* **Problem to work on**:
Answer these questions from the forum thread below:
(a) Which browser does the first poster now use in place of Firefox?
(b) What score out of 10 does Marie5656 give the computer so far?
(c) What yearly amount does Tommy say Microsoft charges to rent MS Office?

===== Source excerpt

I have two laptops, a Lenovo and a Dell.  I almost always use Linux (Ubuntu 16.04)  these days and the Dell supports this very well - the Lenovo, not so well.  I used to use Firefox, but I found that Firefox 56  (Quantum) didn't live up to its promise.   I now use Chromium (the base system for Chrome) which is much faster, but not as flexible.   In a similar way, I've just got a new HP printer and they are very good at supporting Linux systems. _ 

(For anyone not wanting to be a slave to Windows, try Linux.  It's free, much less prone to malware  and once you get used to it, you won't look back)


_


----------



## ClassicRockr (Nov 19, 2018)

Well, we decided not to get that laptop that I talked about in Post #11. We are going to see what's on sale for Black Friday and then still may continue to wait until we move next year.


----------



## Marie5656 (Nov 19, 2018)

**sigh** just went to print some paperwork I needed and forgot I had not yet installed my printer.  Senior moment  #536.  Downloading now.


----------



## RadishRose (Nov 19, 2018)

Congrats Marie. Happy computing!


----------



## Marie5656 (Nov 19, 2018)

*Well, so far I give the computer 8/10.  I think it will do what I need. Basically internet stuff, and the occasional print job.  I will also use the CD/DVD driver often. Still have music and movies on Disc.  Will be nice, especially, to be able to put in a movie my husband is not interested in watching for the 53rd time, slip on the headphones and watch away.*


----------



## Chucktin (Nov 19, 2018)

If it does for you that's all that counts.


----------



## StarSong (Nov 20, 2018)

Glad it's working out well for you, Marie!


----------



## Macfan (Nov 24, 2018)

Kudos to you Marie. I'm an Apple Mac fan but also believe in choice and whatever works for you. Hope your new computer provides years of reliable service for you . Don...


----------



## Marie5656 (Nov 24, 2018)

Macfan said:


> Kudos to you Marie. I'm an Apple Mac fan but also believe in choice and whatever works for you. Hope your new computer provides years of reliable service for you . Don...



We had Macs at the office where I worked.  I just could not get used to them and often would use my laptop for non confidential stuff.  But I know people swear by them.  I learned computers on Windows, so I guess change is hard for me


----------



## Tommy (Nov 24, 2018)

My wife and I both use desktops running Windows 7 and Office 10.  Hers will need to be replaced soon and I'm dreading it.  I don't think the switch to Windows 10 will be a big issue, but I really hate it that Microsoft now "rents" you MS Office for $100/yr.  I guess you _can_ buy the software, but they've said they won't support it if you do.  It isn't the cost so much that bothers me as the principle.  They know they have us over a barrel and they're taking advantage.

==========
===== Data rows

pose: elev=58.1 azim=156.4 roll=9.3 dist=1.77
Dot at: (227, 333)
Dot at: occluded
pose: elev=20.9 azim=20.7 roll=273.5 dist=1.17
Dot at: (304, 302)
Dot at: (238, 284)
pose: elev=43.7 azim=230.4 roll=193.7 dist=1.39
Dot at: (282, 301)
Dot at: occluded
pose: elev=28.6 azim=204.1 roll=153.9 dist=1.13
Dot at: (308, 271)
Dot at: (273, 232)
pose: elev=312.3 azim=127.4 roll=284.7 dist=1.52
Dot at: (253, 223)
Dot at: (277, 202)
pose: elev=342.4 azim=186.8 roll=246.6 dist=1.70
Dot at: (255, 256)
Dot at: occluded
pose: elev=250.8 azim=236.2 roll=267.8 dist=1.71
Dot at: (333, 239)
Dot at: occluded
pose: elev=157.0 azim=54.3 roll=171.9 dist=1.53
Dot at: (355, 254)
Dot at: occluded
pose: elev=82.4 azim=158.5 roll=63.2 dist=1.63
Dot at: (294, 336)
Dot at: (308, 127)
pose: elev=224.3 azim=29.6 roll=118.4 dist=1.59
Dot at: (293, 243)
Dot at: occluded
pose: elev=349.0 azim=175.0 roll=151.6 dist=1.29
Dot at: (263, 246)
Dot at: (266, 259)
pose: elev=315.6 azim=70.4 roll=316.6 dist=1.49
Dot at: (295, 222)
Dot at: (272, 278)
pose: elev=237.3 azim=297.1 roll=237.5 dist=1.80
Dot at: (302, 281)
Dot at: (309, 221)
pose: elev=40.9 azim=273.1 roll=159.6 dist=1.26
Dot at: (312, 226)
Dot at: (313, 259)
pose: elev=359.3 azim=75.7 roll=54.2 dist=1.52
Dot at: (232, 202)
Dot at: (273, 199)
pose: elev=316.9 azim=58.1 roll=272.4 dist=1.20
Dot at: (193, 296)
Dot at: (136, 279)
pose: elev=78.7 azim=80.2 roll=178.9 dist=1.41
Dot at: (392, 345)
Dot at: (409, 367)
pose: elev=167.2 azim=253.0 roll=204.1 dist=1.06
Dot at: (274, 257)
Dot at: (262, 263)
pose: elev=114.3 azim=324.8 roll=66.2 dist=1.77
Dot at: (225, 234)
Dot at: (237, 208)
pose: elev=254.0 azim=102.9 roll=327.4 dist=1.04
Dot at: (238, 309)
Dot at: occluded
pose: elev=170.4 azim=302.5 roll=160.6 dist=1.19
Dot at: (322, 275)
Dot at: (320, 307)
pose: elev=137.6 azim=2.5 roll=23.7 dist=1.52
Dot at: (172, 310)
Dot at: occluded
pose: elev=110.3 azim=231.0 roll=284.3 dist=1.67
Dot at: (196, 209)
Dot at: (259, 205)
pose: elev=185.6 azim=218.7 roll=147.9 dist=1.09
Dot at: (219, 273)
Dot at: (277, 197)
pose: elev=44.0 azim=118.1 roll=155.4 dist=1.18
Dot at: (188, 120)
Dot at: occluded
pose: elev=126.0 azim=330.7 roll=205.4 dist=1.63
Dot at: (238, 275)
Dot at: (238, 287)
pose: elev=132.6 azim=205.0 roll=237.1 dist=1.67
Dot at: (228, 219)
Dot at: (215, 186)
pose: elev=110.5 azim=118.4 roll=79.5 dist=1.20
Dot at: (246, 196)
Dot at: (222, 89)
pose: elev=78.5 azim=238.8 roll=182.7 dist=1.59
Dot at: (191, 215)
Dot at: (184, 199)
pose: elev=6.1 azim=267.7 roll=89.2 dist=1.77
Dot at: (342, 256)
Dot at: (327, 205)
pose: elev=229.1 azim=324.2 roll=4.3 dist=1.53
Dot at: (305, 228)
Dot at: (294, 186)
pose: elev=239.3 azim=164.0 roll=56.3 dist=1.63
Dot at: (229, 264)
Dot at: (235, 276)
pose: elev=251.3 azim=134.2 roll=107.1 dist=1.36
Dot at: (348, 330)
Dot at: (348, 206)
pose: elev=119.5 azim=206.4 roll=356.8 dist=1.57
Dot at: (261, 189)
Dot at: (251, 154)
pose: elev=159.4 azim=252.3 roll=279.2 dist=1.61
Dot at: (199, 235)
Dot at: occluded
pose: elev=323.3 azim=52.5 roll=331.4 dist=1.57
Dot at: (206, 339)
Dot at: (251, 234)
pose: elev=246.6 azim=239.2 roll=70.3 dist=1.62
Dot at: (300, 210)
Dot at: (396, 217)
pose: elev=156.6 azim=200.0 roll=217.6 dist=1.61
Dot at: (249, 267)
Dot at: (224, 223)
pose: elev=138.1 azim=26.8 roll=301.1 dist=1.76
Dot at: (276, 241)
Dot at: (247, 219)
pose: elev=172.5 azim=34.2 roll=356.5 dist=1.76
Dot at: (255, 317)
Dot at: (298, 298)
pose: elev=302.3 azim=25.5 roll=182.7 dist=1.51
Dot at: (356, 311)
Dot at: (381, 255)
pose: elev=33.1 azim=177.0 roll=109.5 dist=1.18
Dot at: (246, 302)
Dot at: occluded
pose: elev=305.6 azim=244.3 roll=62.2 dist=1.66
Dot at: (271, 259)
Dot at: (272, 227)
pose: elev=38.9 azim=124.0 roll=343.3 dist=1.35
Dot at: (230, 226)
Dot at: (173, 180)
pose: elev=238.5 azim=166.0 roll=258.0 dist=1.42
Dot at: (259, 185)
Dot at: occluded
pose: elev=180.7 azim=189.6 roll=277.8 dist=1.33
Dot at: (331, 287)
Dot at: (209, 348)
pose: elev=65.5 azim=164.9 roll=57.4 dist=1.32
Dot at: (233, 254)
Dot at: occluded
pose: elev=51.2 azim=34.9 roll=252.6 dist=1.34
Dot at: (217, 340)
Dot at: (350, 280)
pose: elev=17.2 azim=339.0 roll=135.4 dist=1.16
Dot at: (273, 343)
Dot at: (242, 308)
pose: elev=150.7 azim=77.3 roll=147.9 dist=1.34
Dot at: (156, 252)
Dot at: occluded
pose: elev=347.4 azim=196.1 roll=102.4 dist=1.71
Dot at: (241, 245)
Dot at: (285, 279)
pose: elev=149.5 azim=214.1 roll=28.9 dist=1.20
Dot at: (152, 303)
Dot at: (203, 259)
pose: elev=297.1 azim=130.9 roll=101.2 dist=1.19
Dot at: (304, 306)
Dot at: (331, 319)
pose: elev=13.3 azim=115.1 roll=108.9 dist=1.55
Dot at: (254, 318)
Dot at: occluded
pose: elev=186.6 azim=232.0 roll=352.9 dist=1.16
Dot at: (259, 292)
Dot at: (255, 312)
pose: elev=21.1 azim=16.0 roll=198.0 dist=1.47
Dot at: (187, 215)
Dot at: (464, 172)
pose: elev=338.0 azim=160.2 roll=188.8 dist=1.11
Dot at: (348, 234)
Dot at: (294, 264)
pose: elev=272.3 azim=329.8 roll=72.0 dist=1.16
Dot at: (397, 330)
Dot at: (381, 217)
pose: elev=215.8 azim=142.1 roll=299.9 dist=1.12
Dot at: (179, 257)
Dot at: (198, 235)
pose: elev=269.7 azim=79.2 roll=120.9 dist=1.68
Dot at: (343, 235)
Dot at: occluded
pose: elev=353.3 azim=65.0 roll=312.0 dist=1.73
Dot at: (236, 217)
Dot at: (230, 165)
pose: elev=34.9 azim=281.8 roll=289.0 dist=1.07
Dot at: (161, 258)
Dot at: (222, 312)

==========

* **Response for this exercise**:
(a) Chromium
(b) 8/10
(c) $100 a year